■ What the task asks:
Reproduce the records that follow exactly; any picture among them stays out.

[Opening Records shown section]

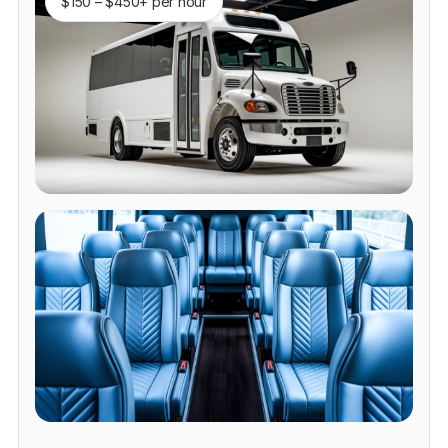
$150 – $450+ per hour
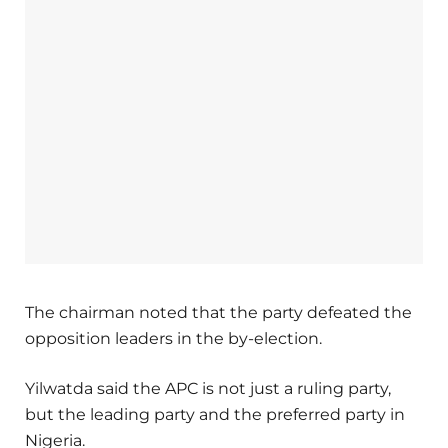
The chairman noted that the party defeated the
opposition leaders in the by-election.
Yilwatda said the APC is not just a ruling party,
but the leading party and the preferred party in
Nigeria.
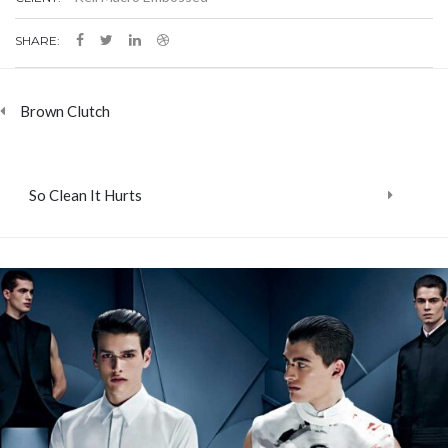
SHARE:
Brown Clutch
So Clean It Hurts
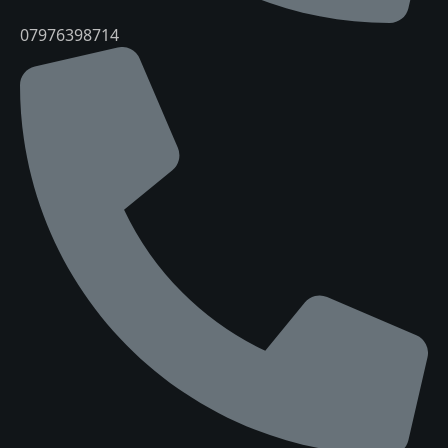
07976398714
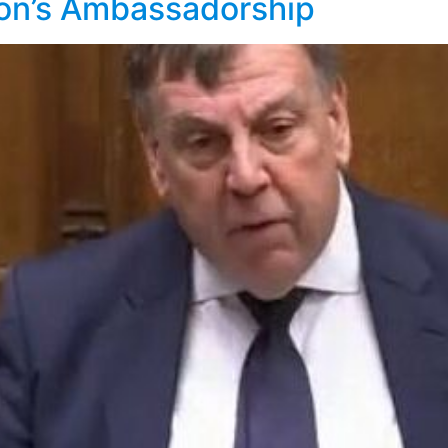
on’s Ambassadorship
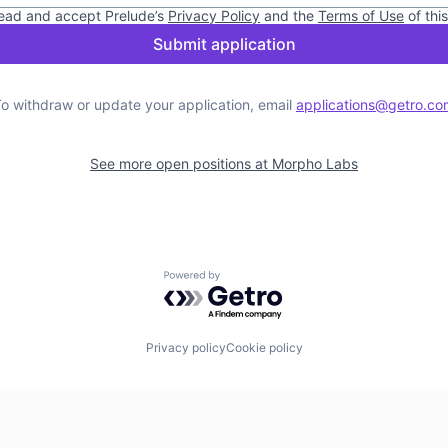
read and accept
Prelude
’s
Privacy Policy
and the
Terms of Use
of thi
Submit application
o withdraw or update your application, email
applications@getro.co
See more open positions at
Morpho Labs
Powered by Getro.com
Privacy policy
Cookie policy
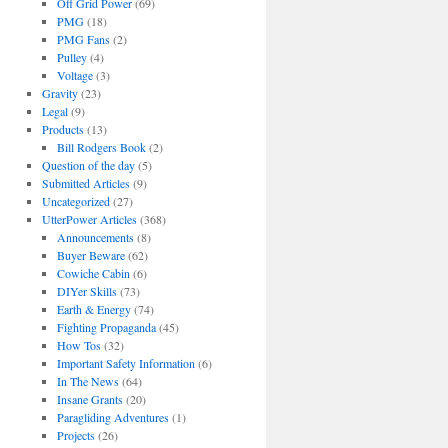
Off Grid Power
(69)
PMG
(18)
PMG Fans
(2)
Pulley
(4)
Voltage
(3)
Gravity
(23)
Legal
(9)
Products
(13)
Bill Rodgers Book
(2)
Question of the day
(5)
Submitted Articles
(9)
Uncategorized
(27)
UtterPower Articles
(368)
Announcements
(8)
Buyer Beware
(62)
Cowiche Cabin
(6)
DIYer Skills
(73)
Earth & Energy
(74)
Fighting Propaganda
(45)
How Tos
(32)
Important Safety Information
(6)
In The News
(64)
Insane Grants
(20)
Paragliding Adventures
(1)
Projects
(26)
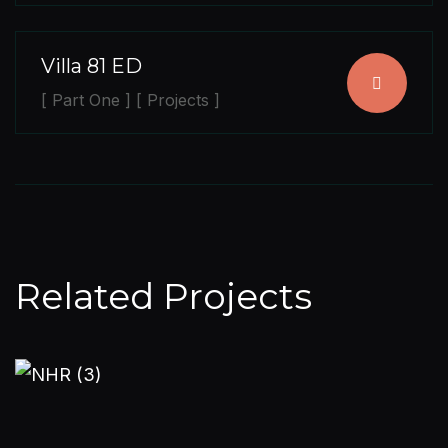
Villa 81 ED
[ Part One ] [ Projects ]
Related Projects
PART TWO
PROJECTS
Nandagiri Hill Residence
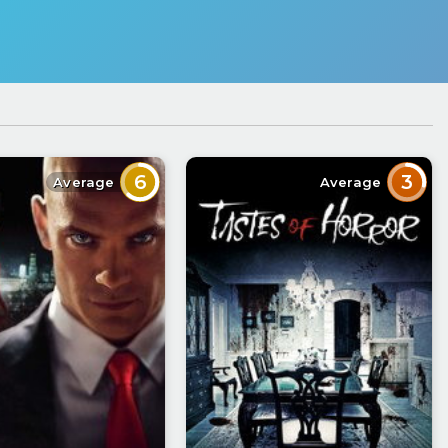
6
3
Average
Average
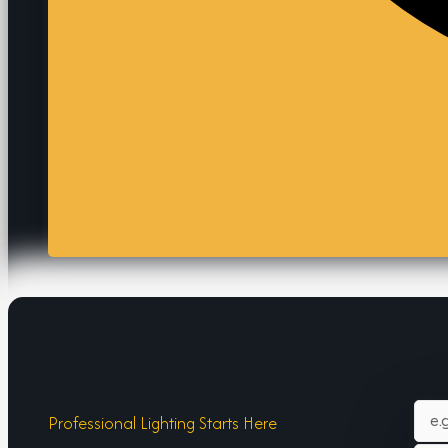
Professional Lighting Starts Here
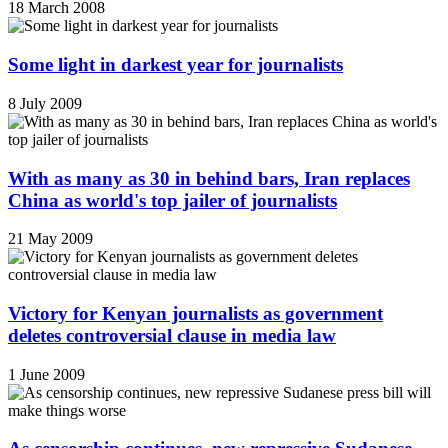
18 March 2008
Some light in darkest year for journalists
8 July 2009
With as many as 30 in behind bars, Iran replaces
China as world's top jailer of journalists
21 May 2009
Victory for Kenyan journalists as government
deletes controversial clause in media law
1 June 2009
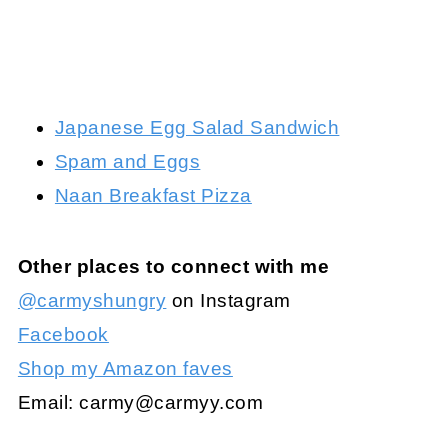
Japanese Egg Salad Sandwich
Spam and Eggs
Naan Breakfast Pizza
Other places to connect with me
@carmyshungry
on Instagram
Facebook
Shop my Amazon faves
Email:
carmy@carmyy.com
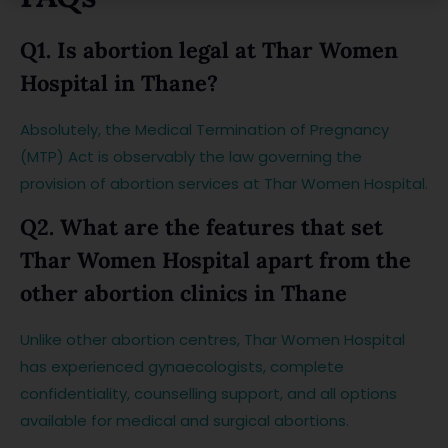
Q1. Is abortion legal at Thar Women
Hospital in Thane?
Absolutely, the Medical Termination of Pregnancy
(MTP) Act is observably the law governing the
provision of abortion services at Thar Women Hospital.
Q2. What are the features that set
Thar Women Hospital apart from the
other abortion clinics in Thane
Unlike other abortion centres, Thar Women Hospital
has experienced gynaecologists, complete
confidentiality, counselling support, and all options
available for medical and surgical abortions.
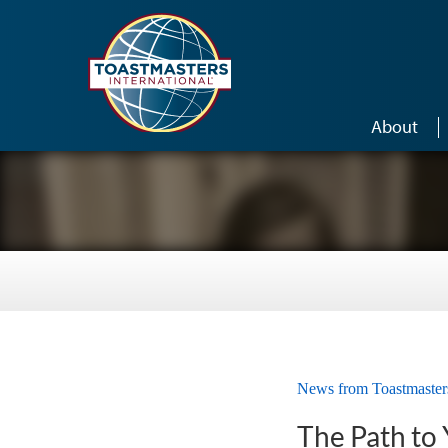
Skip to main content
About
News from Toastmaster
The Path to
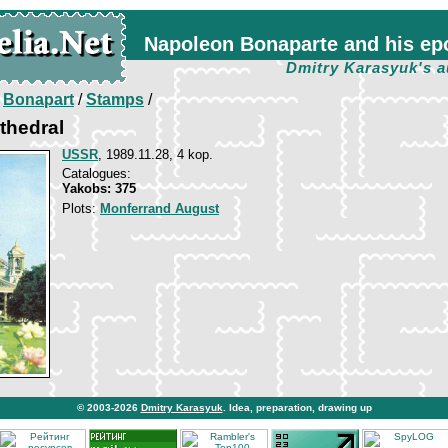
Napoleon Bonaparte and his ep
Dmitry Karasyuk's a
/
Bonapart
/
Stamps
/
athedral
USSR
, 1989.11.28, 4 kop.
Catalogues:
Yakobs: 375
Plots:
Monferrand August
© 2003-2026
Dmitry Karasyuk
. Idea, preparation, drawing up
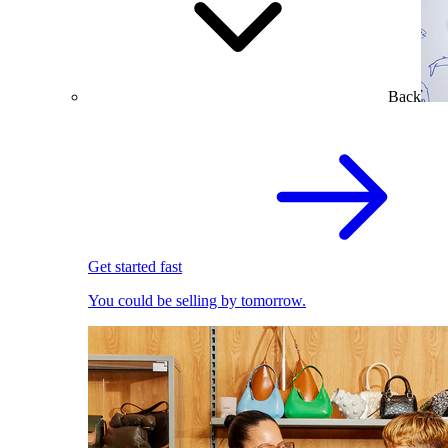
Back
Get started fast
You could be selling by tomorrow.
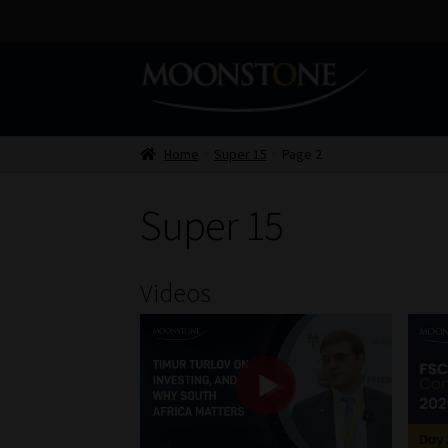
Skip
Skip
to
to
navigation
content
Home
Super 15
Page 2
Super 15
Videos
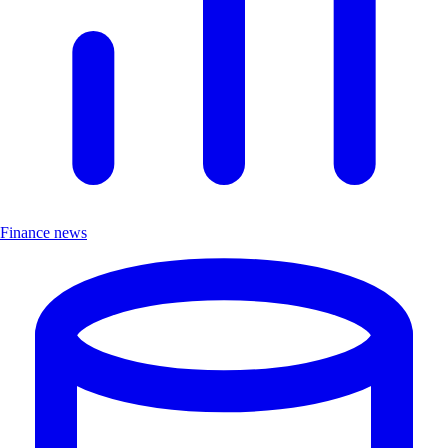
Finance news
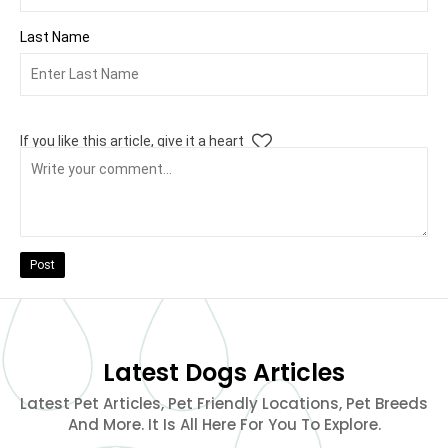
Last Name
If you like this article, give it a heart
Post
Latest Dogs Articles
Latest Pet Articles, Pet Friendly Locations, Pet Breeds
And More. It Is All Here For You To Explore.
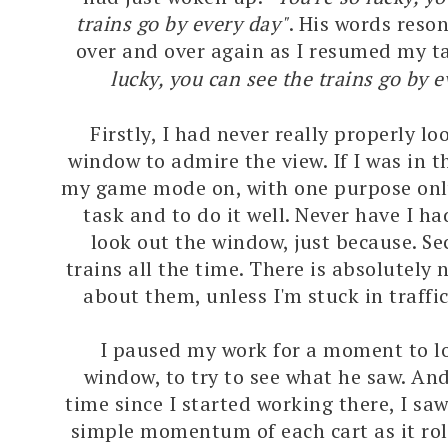
trains go by every day"
. His words reso
over and over again as I resumed my t
lucky, you can see the trains go by 
Firstly, I had never really properly l
window to admire the view. If I was in th
my game mode on, with one purpose only
task and to do it well. Never have I ha
look out the window, just because. Sec
trains all the time. There is absolutely 
about them, unless I'm stuck in traffi
I paused my work for a moment to l
window, to try to see what he saw. And 
time since I started working there, I saw
simple momentum of each cart as it rol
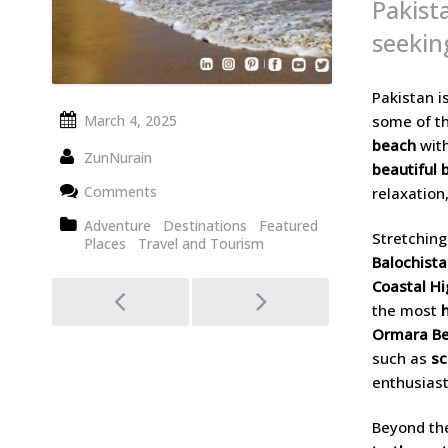
Pakist
seekin
Pakistan i
some of th
March 4, 2025
beach
with
ZunNurain
beautiful 
Comments
relaxation
Adventure
Destinations
Featured
Stretching
Places
Travel and Tourism
Balochist
Post
Coastal H
the most
navigation
Ormara Be
such as
sc
enthusiast
Beyond the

[Closing Records shown section]

■ Answer box:
$150 – $450+ per hour
The chairman noted that the party defeated the
opposition leaders in the by-election.
Yilwatda said the APC is not just a ruling party,
but the leading party and the preferred party in
Nigeria.
SHARE:
Brown Clutch
So Clean It Hurts
07976398714
on’s Ambassadorship
read and accept
Prelude
’s
Privacy Policy
and the
Terms of Use
of thi
Submit application
o withdraw or update your application, email
applications@getro.co
See more open positions at
Morpho Labs
Powered by Getro.com
Privacy policy
Cookie policy
Off Grid Power
(69)
PMG
(18)
PMG Fans
(2)
Pulley
(4)
Voltage
(3)
Gravity
(23)
Legal
(9)
Products
(13)
Bill Rodgers Book
(2)
Question of the day
(5)
Submitted Articles
(9)
Uncategorized
(27)
UtterPower Articles
(368)
Announcements
(8)
Buyer Beware
(62)
Cowiche Cabin
(6)
DIYer Skills
(73)
Earth & Energy
(74)
Fighting Propaganda
(45)
How Tos
(32)
Important Safety Information
(6)
In The News
(64)
Insane Grants
(20)
Paragliding Adventures
(1)
Projects
(26)
Villa 81 ED
[ Part One ] [ Projects ]
Related Projects
PART TWO
PROJECTS
Nandagiri Hill Residence
6
3
Average
Average
Professional Lighting Starts Here
18 March 2008
Some light in darkest year for journalists
8 July 2009
With as many as 30 in behind bars, Iran replaces
China as world's top jailer of journalists
21 May 2009
Victory for Kenyan journalists as government
deletes controversial clause in media law
1 June 2009
Japanese Egg Salad Sandwich
Spam and Eggs
Naan Breakfast Pizza
Other places to connect with me
@carmyshungry
on Instagram
Facebook
Shop my Amazon faves
Email:
carmy@carmyy.com
Q1. Is abortion legal at Thar Women
Hospital in Thane?
Absolutely, the Medical Termination of Pregnancy
(MTP) Act is observably the law governing the
provision of abortion services at Thar Women Hospital.
Q2. What are the features that set
Thar Women Hospital apart from the
other abortion clinics in Thane
Unlike other abortion centres, Thar Women Hospital
has experienced gynaecologists, complete
confidentiality, counselling support, and all options
available for medical and surgical abortions.
Skip to main content
About
News from Toastmaster
The Path to
Napoleon Bonaparte and his ep
Dmitry Karasyuk's a
/
Bonapart
/
Stamps
/
athedral
USSR
, 1989.11.28, 4 kop.
Catalogues:
Yakobs: 375
Plots:
Monferrand August
© 2003-2026
Dmitry Karasyuk
. Idea, preparation, drawing up
Back
Get started fast
You could be selling by tomorrow.
Skip
Skip
to
to
navigation
content
Home
Super 15
Page 2
Super 15
Videos
Finance news
Last Name
If you like this article, give it a heart
Post
Latest Dogs Articles
Latest Pet Articles, Pet Friendly Locations, Pet Breeds
And More. It Is All Here For You To Explore.
trains go by every day"
. His words reso
over and over again as I resumed my t
lucky, you can see the trains go by 
Firstly, I had never really properly l
window to admire the view. If I was in th
my game mode on, with one purpose only
task and to do it well. Never have I ha
look out the window, just because. Sec
trains all the time. There is absolutely 
about them, unless I'm stuck in traffi
I paused my work for a moment to l
window, to try to see what he saw. And 
time since I started working there, I saw
simple momentum of each cart as it rol
Pakist
seekin
Pakistan i
some of th
March 4, 2025
beach
with
ZunNurain
beautiful 
Comments
relaxation
Adventure
Destinations
Featured
Stretching
Places
Travel and Tourism
Balochist
Post
Coastal H
the most
navigation
Ormara Be
such as
sc
enthusiast
Beyond the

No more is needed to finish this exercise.